Nigeria’s public sector sits on the cusp of its most dramatic upgrade since the mobile-phone boom. The draft National Artificial Intelligence Strategy released last year (now launched) projects the domestic AI market will exceed US $430 million by 2026, expanding at 44 percent a year. Yet uptake is uneven, and the basic leverage like connectivity, data, and talent still lags. Average fixed-broadband speeds are barely one-third of the global mean, ranking Nigeria 140th worldwide. Against that backdrop, in this piece I look at four sectors that illustrate both the promise and the pitfalls of an AI-powered public service.
Agriculture: from guesswork to climate-smart farming
Smallholder farms produce about 80 percent of Nigeria’s food, but yields are volatile. AI tools might already be closing that gap. Crop2Cash’s “Farm Advice” app sends hyper-local, machine-generated planting tips to feature-phones, and its CashCard platform builds a digital credit history for rural growers. Pairing satellite imagery with on-farm sensors can push that further, leading to predicting pest outbreaks, optimising fertiliser use, and unlocking parametric insurance that pays out automatically when drought hits.

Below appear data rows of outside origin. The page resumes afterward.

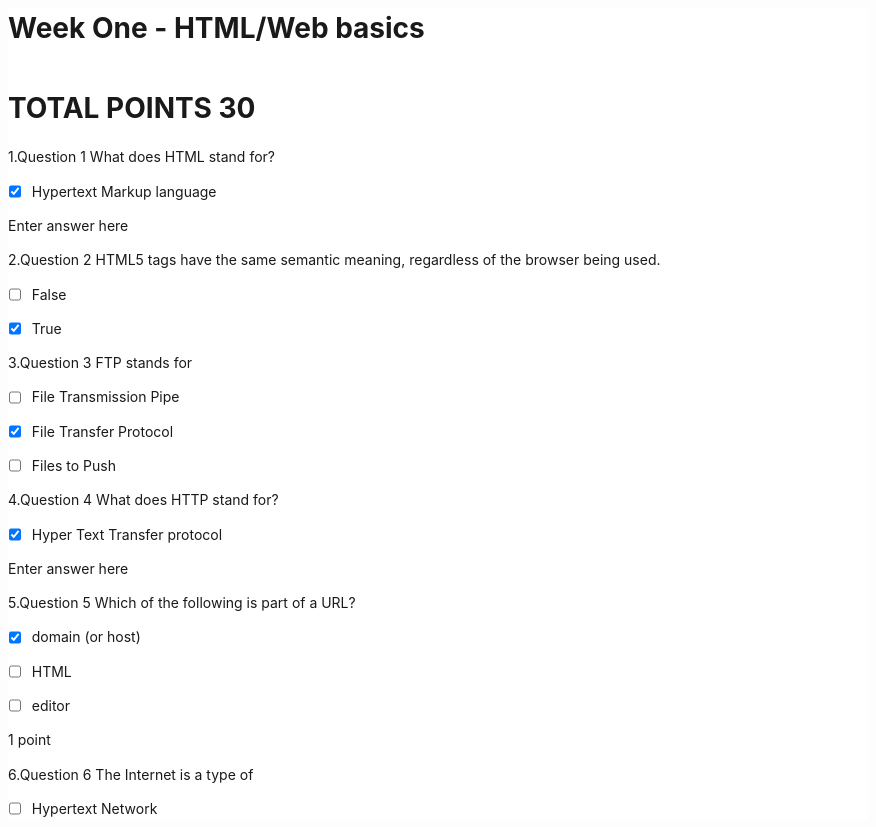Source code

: # Week One - HTML/Web basics
# TOTAL POINTS 30

 1.Question 1
  What does HTML stand for?
 - [x] Hypertext Markup language
 
  Enter answer here
  


  2.Question 2
  HTML5 tags have the same semantic meaning, regardless of the browser being used.


  - [ ] False


  - [x] True



  3.Question 3
  FTP stands for


 - [ ] File Transmission Pipe


 - [x] File Transfer Protocol


 - [ ] Files to Push


  4.Question 4
  What does HTTP stand for?
  
 - [x] Hyper Text Transfer protocol
  
  Enter answer here

  

  5.Question 5
  Which of the following is part of a URL?


   - [x] domain (or host)


   - [ ] HTML


   - [ ] editor

  1 point
  
  
  6.Question 6
  The Internet is a type of


   - [ ] Hypertext Network
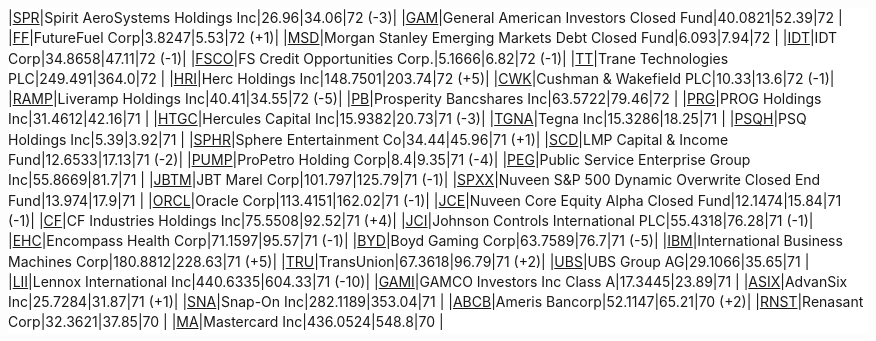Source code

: |[SPR](https://finance.yahoo.com/quote/SPR/)|Spirit AeroSystems Holdings Inc|26.96|34.06|72 (-3)|
|[GAM](https://finance.yahoo.com/quote/GAM/)|General American Investors Closed Fund|40.0821|52.39|72 |
|[FF](https://finance.yahoo.com/quote/FF/)|FutureFuel Corp|3.8247|5.53|72 (+1)|
|[MSD](https://finance.yahoo.com/quote/MSD/)|Morgan Stanley Emerging Markets Debt Closed Fund|6.093|7.94|72 |
|[IDT](https://finance.yahoo.com/quote/IDT/)|IDT Corp|34.8658|47.11|72 (-1)|
|[FSCO](https://finance.yahoo.com/quote/FSCO/)|FS Credit Opportunities Corp.|5.1666|6.82|72 (-1)|
|[TT](https://finance.yahoo.com/quote/TT/)|Trane Technologies PLC|249.491|364.0|72 |
|[HRI](https://finance.yahoo.com/quote/HRI/)|Herc Holdings Inc|148.7501|203.74|72 (+5)|
|[CWK](https://finance.yahoo.com/quote/CWK/)|Cushman & Wakefield PLC|10.33|13.6|72 (-1)|
|[RAMP](https://finance.yahoo.com/quote/RAMP/)|Liveramp Holdings Inc|40.41|34.55|72 (-5)|
|[PB](https://finance.yahoo.com/quote/PB/)|Prosperity Bancshares Inc|63.5722|79.46|72 |
|[PRG](https://finance.yahoo.com/quote/PRG/)|PROG Holdings Inc|31.4612|42.16|71 |
|[HTGC](https://finance.yahoo.com/quote/HTGC/)|Hercules Capital Inc|15.9382|20.73|71 (-3)|
|[TGNA](https://finance.yahoo.com/quote/TGNA/)|Tegna Inc|15.3286|18.25|71 |
|[PSQH](https://finance.yahoo.com/quote/PSQH/)|PSQ Holdings Inc|5.39|3.92|71 |
|[SPHR](https://finance.yahoo.com/quote/SPHR/)|Sphere Entertainment Co|34.44|45.96|71 (+1)|
|[SCD](https://finance.yahoo.com/quote/SCD/)|LMP Capital & Income Fund|12.6533|17.13|71 (-2)|
|[PUMP](https://finance.yahoo.com/quote/PUMP/)|ProPetro Holding Corp|8.4|9.35|71 (-4)|
|[PEG](https://finance.yahoo.com/quote/PEG/)|Public Service Enterprise Group Inc|55.8669|81.7|71 |
|[JBTM](https://finance.yahoo.com/quote/JBTM/)|JBT Marel Corp|101.797|125.79|71 (-1)|
|[SPXX](https://finance.yahoo.com/quote/SPXX/)|Nuveen S&P 500 Dynamic Overwrite Closed End Fund|13.974|17.9|71 |
|[ORCL](https://finance.yahoo.com/quote/ORCL/)|Oracle Corp|113.4151|162.02|71 (-1)|
|[JCE](https://finance.yahoo.com/quote/JCE/)|Nuveen Core Equity Alpha Closed Fund|12.1474|15.84|71 (-1)|
|[CF](https://finance.yahoo.com/quote/CF/)|CF Industries Holdings Inc|75.5508|92.52|71 (+4)|
|[JCI](https://finance.yahoo.com/quote/JCI/)|Johnson Controls International PLC|55.4318|76.28|71 (-1)|
|[EHC](https://finance.yahoo.com/quote/EHC/)|Encompass Health Corp|71.1597|95.57|71 (-1)|
|[BYD](https://finance.yahoo.com/quote/BYD/)|Boyd Gaming Corp|63.7589|76.7|71 (-5)|
|[IBM](https://finance.yahoo.com/quote/IBM/)|International Business Machines Corp|180.8812|228.63|71 (+5)|
|[TRU](https://finance.yahoo.com/quote/TRU/)|TransUnion|67.3618|96.79|71 (+2)|
|[UBS](https://finance.yahoo.com/quote/UBS/)|UBS Group AG|29.1066|35.65|71 |
|[LII](https://finance.yahoo.com/quote/LII/)|Lennox International Inc|440.6335|604.33|71 (-10)|
|[GAMI](https://finance.yahoo.com/quote/GAMI/)|GAMCO Investors Inc Class A|17.3445|23.89|71 |
|[ASIX](https://finance.yahoo.com/quote/ASIX/)|AdvanSix Inc|25.7284|31.87|71 (+1)|
|[SNA](https://finance.yahoo.com/quote/SNA/)|Snap-On Inc|282.1189|353.04|71 |
|[ABCB](https://finance.yahoo.com/quote/ABCB/)|Ameris Bancorp|52.1147|65.21|70 (+2)|
|[RNST](https://finance.yahoo.com/quote/RNST/)|Renasant Corp|32.3621|37.85|70 |
|[MA](https://finance.yahoo.com/quote/MA/)|Mastercard Inc|436.0524|548.8|70 |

But there are challenges: patchy 4G/5G in rural states, limited open-data on soils and weather, and a financing bias that still funnels more capital to fintech than agritech. Without deliberate public investment in rural broadband and shared data standards, AI risks widening, and not shrinking the productivity gap.
Health: clinical capacity on a silicon budget
Nigeria counts barely four doctors per 10,000 people, far below the WHO benchmark. Digital health firm Helium Health is using natural-language processing to clean up electronic medical records and an AI triage bot (“HeliumDoc”) that screens young people for TB, HIV, and diabetes in minutes. Have you tried them? Computer-vision algorithms can also read chest X-rays where radiologists are scarce, while predictive models can flag counterfeit drugs moving through supply chains.
Challenges: sensitive patient data sit on fragmented, often unsecured systems; cyber-attacks on health records are rising; and there is no dedicated regulatory sandbox for AI-based diagnostics. The draft National AI Strategy calls for both a National Health Data Exchange and a strengthened ethics commission, but timelines remain vague.
Education: personal tutors in every pocket
COVID-19 exposed enormous learning deficits, but it also normalised digital classrooms. Ed-tech company uLesson now layers an AI “homework help” agent and adaptive quizzes onto low-bandwidth mobile apps, tailoring revision plans to each child’s pace. A recent study by the World Bank shows the promising impact of generative AI amongst secondary school students in Edo state. Similar recommendation engines could guide students through Nigeria’s new skills-for-work curricula; speech-recognition models in local languages could support early-grade reading.
Challenges: Only half of public-school teachers have basic digital literacy; devices remain expensive for the poorest quintile; and the curriculum authority is still drafting guidelines for AI-generated content. Absent teacher training and safeguards against algorithmic bias, personalised learning could entrench, not erase urban-rural inequalities.
Public administration: better decisions, faster
Routine tasks from processing pensions to spotting procurement fraud always consume scarce civil-service hours. Language models fine-tuned on legal text can draft memos or translate complex policy into Nigeria’s major languages; anomaly-detection algorithms can flag suspicious contract payments in real time . The Ministry of Communications’ AI Research Grant Scheme as far back as 2023 funds prototypes in digital governance, and NITDA’s director-general argues that “strategic collaborations will transform Africa’s future” in this space.
Challenges: Government data remain siloed, and many agencies still keep paper records. Freedom-of-information rules, if poorly enforced, can also limit the training data needed for accountable public-sector AI. Finally, trust is thin: citizens will accept algorithmic decisions only if explanations are clear and appeal processes simple.
What must happen next?
Wire the last mile. Extending fibre and 4G/5G to farming clusters and secondary schools is the single cheapest way to unlock private AI investment.
Open the data taps securely. Sector regulators should publish anonymised datasets (yields, claims, health outcomes) under fair-use licences while enforcing Nigeria’s 2023 Data Protection Act.
Skill up the workforce. The 3 Million Technical Talent programme can fast-track an AI-ready civil-service cadre if paired with in-service fellowships, not just entry-level coding bootcamps.
Create an agile rulebook. A light-touch sandbox for crop-risk models, diagnostic AI, and ed-tech engines would let innovators test under supervision before nationwide scale.
If done right, AI can turn bandwidth and data into bumper harvests, healthier communities, and classrooms that adapt to every learner. Done poorly, it will add another layer of opacity to an already fragile public sector. The National AI Strategy shows Abuja understands the stakes; the next administration budget will reveal whether it is ready to pay the down-payment on a smarter state. What do you think?